The Foundation for Building a ‘Smarter’ City

December 19, 2017

Single-Space Detection

Matt Willenbrink

Many in the parking industry have had some experience with sensors in the past – many of those with mixed results. However, the sensors of 2017 are not the same as those of even a few years ago.

Advancements in technology – battery chemistry, long-term testing, “digital twins” decision-making, artificial intelligence, over-the-air updates, security and data analytics – make parking sensor systems much more reliable, accurate and cost-effective. These improvements now make parking sensor systems practical tools for today’s “smart” cities.

With more than two-thirds of the world’s population expected to live in urban areas by 2050, the evolution of urban infrastructure has never been more crucial. Imagine less-congested streets, lower operating costs, and services that can significantly improve quality of life – including better safety and security, and enhanced air and water quality.

Despite these advances and the desire to embrace technology, many cities struggle to get started. Technological paralysis and funding new initiatives are the greatest challenges for many communities. However, by simply starting with parking and transportation, a city can quickly pay for its entire “intelligent infrastructure” – all while delivering better services to residents and reducing “pain points” such as traffic congestion and pollution.

A recent parking study revealed that drivers spend an average of 17 hours per year searching for parking spaces on streets, in lots or in garages – costing Americans more than $20 billion annually.

These parking inefficiencies affect not only drivers but businesses and local shops as well. Some 63% of the nearly 6,000 U.S. drivers surveyed reported avoiding driving to stores and other destinations due to challenges in finding available parking. Difficulty in parking also was reported to lead to added stress or other quality-of-life issues.

These pain points are some of the leading factors contributing to the demand from drivers for change:

• 90% want real-time parking availability information.

• 88% want to search for the cheapest or closest parking spots.

• 87% want to be able to navigate directly to the parking spot.

• 74% want these data integrated with their navigation system.

While some solutions claim the capability to tell drivers when and where parking are available, nearly all used at-scale rely on indicative sensing or predictive algorithms to “guess” space occupancy status. However, there is such a low level of accuracy with these “guesswork” methods that drivers are not reliably finding available parking faster and easier – the key to solving the issues cited in the study.

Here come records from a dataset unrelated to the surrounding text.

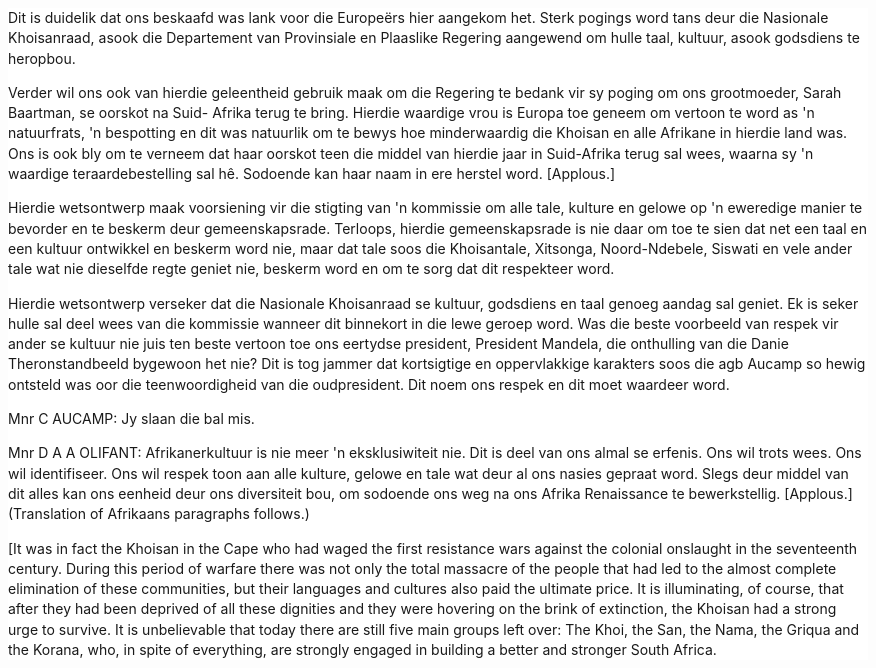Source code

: Dit is duidelik dat ons beskaafd was lank voor die Europeërs hier aangekom
het. Sterk pogings word tans deur die Nasionale Khoisanraad, asook die
Departement van Provinsiale en Plaaslike Regering aangewend om hulle taal,
kultuur, asook godsdiens te heropbou.

Verder wil ons ook van hierdie geleentheid gebruik maak om die Regering te
bedank vir sy poging om ons grootmoeder, Sarah Baartman, se oorskot na Suid-
Afrika terug te bring. Hierdie waardige vrou is Europa toe geneem om
vertoon te word as 'n natuurfrats, 'n bespotting en dit was natuurlik om te
bewys hoe minderwaardig die Khoisan en alle Afrikane in hierdie land was.
Ons is ook bly om te verneem dat haar oorskot teen die middel van hierdie
jaar in Suid-Afrika terug sal wees, waarna sy 'n waardige
teraardebestelling sal hê. Sodoende kan haar naam in ere herstel word.
[Applous.]

Hierdie wetsontwerp maak voorsiening vir die stigting van 'n kommissie om
alle tale, kulture en gelowe op 'n eweredige manier te bevorder en te
beskerm deur gemeenskapsrade. Terloops, hierdie gemeenskapsrade is nie daar
om toe te sien dat net een taal en een kultuur ontwikkel en beskerm word
nie, maar dat tale soos die Khoisantale, Xitsonga, Noord-Ndebele, Siswati
en vele ander tale wat nie dieselfde regte geniet nie, beskerm word en om
te sorg dat dit respekteer word.

Hierdie wetsontwerp verseker dat die Nasionale Khoisanraad se kultuur,
godsdiens en taal genoeg aandag sal geniet. Ek is seker hulle sal deel wees
van die kommissie wanneer dit binnekort in die lewe geroep word. Was die
beste voorbeeld van respek vir ander se kultuur nie juis ten beste vertoon
toe ons eertydse president, President Mandela, die onthulling van die Danie
Theronstandbeeld bygewoon het nie? Dit is tog jammer dat kortsigtige en
oppervlakkige karakters soos die agb Aucamp so hewig ontsteld was oor die
teenwoordigheid van die oudpresident. Dit noem ons respek en dit moet
waardeer word.

Mnr C AUCAMP: Jy slaan die bal mis.

Mnr D A A OLIFANT: Afrikanerkultuur is nie meer 'n eksklusiwiteit nie. Dit
is deel van ons almal se erfenis. Ons wil trots wees. Ons wil identifiseer.
Ons wil respek toon aan alle kulture, gelowe en tale wat deur al ons nasies
gepraat word. Slegs deur middel van dit alles kan ons eenheid deur ons
diversiteit bou, om sodoende ons weg na ons Afrika Renaissance te
bewerkstellig. [Applous.] (Translation of Afrikaans paragraphs follows.)

[It was in fact the Khoisan in the Cape who had waged the first resistance
wars against the colonial onslaught in the seventeenth century. During this
period of warfare there was not only the total massacre of the people that
had led to the almost complete elimination of these communities, but their
languages and cultures also paid the ultimate price. It is illuminating, of
course, that after they had been deprived of all these dignities and they
were hovering on the brink of extinction, the Khoisan had a strong urge to
survive. It is unbelievable that today there are still five main groups
left over: The Khoi, the San, the Nama, the Griqua and the Korana, who, in
spite of everything, are strongly engaged in building a better and stronger
South Africa.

Not only do indicative and predictive systems lead to ineffective wayfinding, they also leave many of the additional benefits of a smart parking system out of reach.

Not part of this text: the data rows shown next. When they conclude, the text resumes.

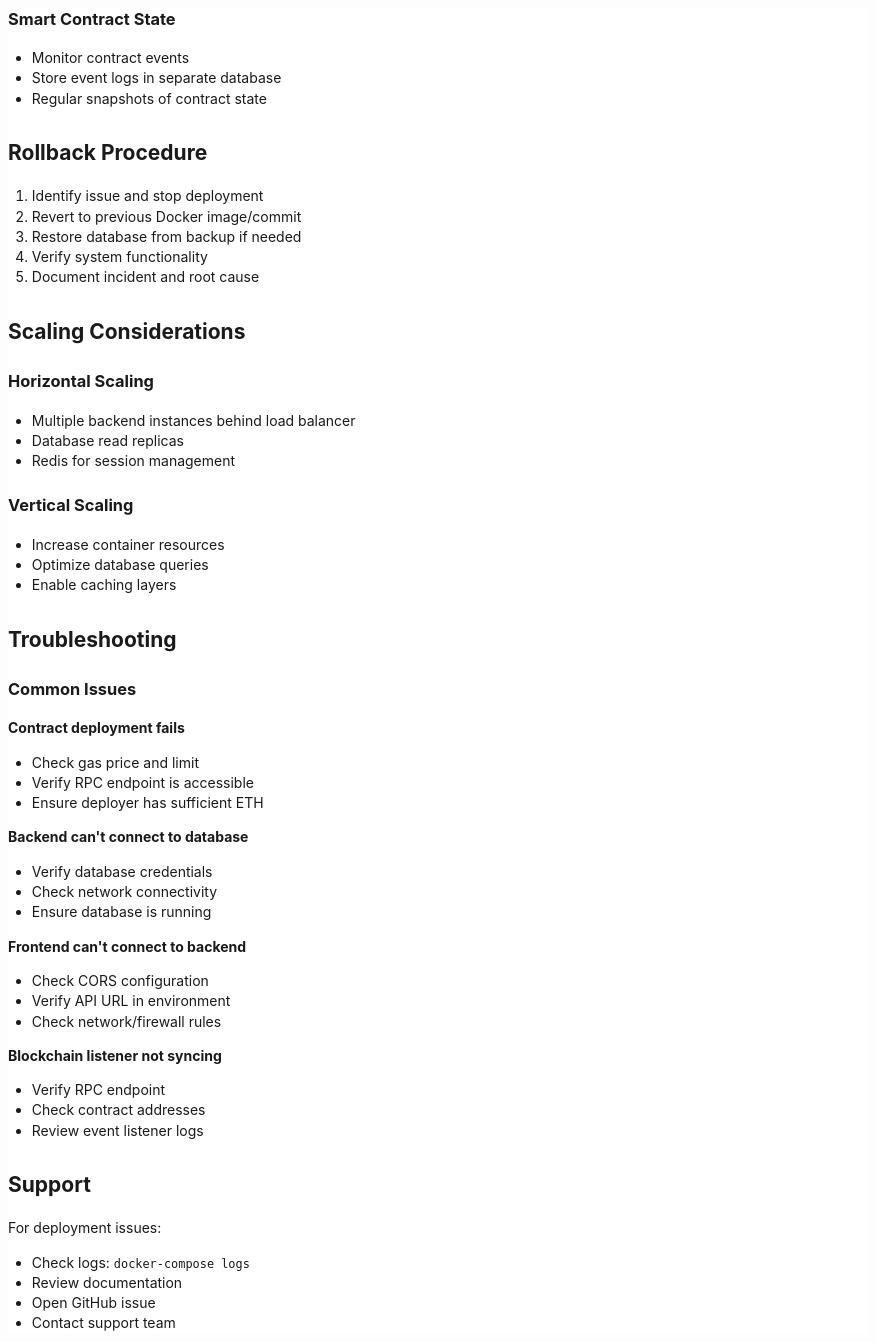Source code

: ### Smart Contract State

- Monitor contract events
- Store event logs in separate database
- Regular snapshots of contract state

## Rollback Procedure

1. Identify issue and stop deployment
2. Revert to previous Docker image/commit
3. Restore database from backup if needed
4. Verify system functionality
5. Document incident and root cause

## Scaling Considerations

### Horizontal Scaling

- Multiple backend instances behind load balancer
- Database read replicas
- Redis for session management

### Vertical Scaling

- Increase container resources
- Optimize database queries
- Enable caching layers

## Troubleshooting

### Common Issues

**Contract deployment fails**
- Check gas price and limit
- Verify RPC endpoint is accessible
- Ensure deployer has sufficient ETH

**Backend can't connect to database**
- Verify database credentials
- Check network connectivity
- Ensure database is running

**Frontend can't connect to backend**
- Check CORS configuration
- Verify API URL in environment
- Check network/firewall rules

**Blockchain listener not syncing**
- Verify RPC endpoint
- Check contract addresses
- Review event listener logs

## Support

For deployment issues:
- Check logs: `docker-compose logs`
- Review documentation
- Open GitHub issue
- Contact support team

To truly build a successful smart transportation solution, real-time data are needed for every space – including multi-use lanes and restricted parking zones, such as those in front of fire hydrants and loading zones.

By sensing at this level of detail, cities can get an accurate snapshot of their parking ecosystem and can provide the wayfinding data that drivers demand. Single-space detection also gives cities more flexibility and opportunities to optimize parking inventory as goals evolve and change.

One change on the horizon is the advent of the autonomous vehicle. To meet the challenges they will create, cities must think about systems that can help them dynamically price their resources to prepare for that future.

Many envision massive fleets of vehicles, shuttling passengers to and from their destinations without the need to park. While this may seem ideal, many operators will plan their inventories for peak demand. However, during non-peak times, the demand will be significantly less, requiring vast numbers of parking spaces to accommodate idle vehicles. Cars will want to park at locations that maximize profit for the fleet – near areas where future demand is expected while consuming the least amount of fuel.

While some argue that these fleets may skip parking altogether in favor of continually circling, the increased vehicle loads would only add to traffic congestion, further driving up the price of trips, while making cities less efficient and safe.

Cities will need to proactively mitigate this trend to make parking much more attractive and easy for autonomous vehicles and fleet operators – a function that will require highly accurate data on every space. Those that do embrace the technology and adapt their parking infrastructure and transportation policies to more effectively accommodate autonomous vehicles will be poised for opportunities to expand, rather than reduce parking revenues.

Not only do indicative and predictive systems lead to ineffective wayfinding, they also leave many of the additional benefits of a smart parking system out of reach.

As cities look to solve issues beyond parking, they need to consider more than short-term needs. Adopting the Internet of Things is a strategic investment, and smart city deployments must be set up properly for business-critical, large-scale scenarios to adapt to changing requirements, while supporting future “connected” solutions that have yet to be created.

Parking and transportation should be viewed as the “low-hanging fruit” of a smart city design. When optimized to accurately collect data on every space, parking can not only rapidly pay for itself, but also subsidize further smart city initiatives moving forward.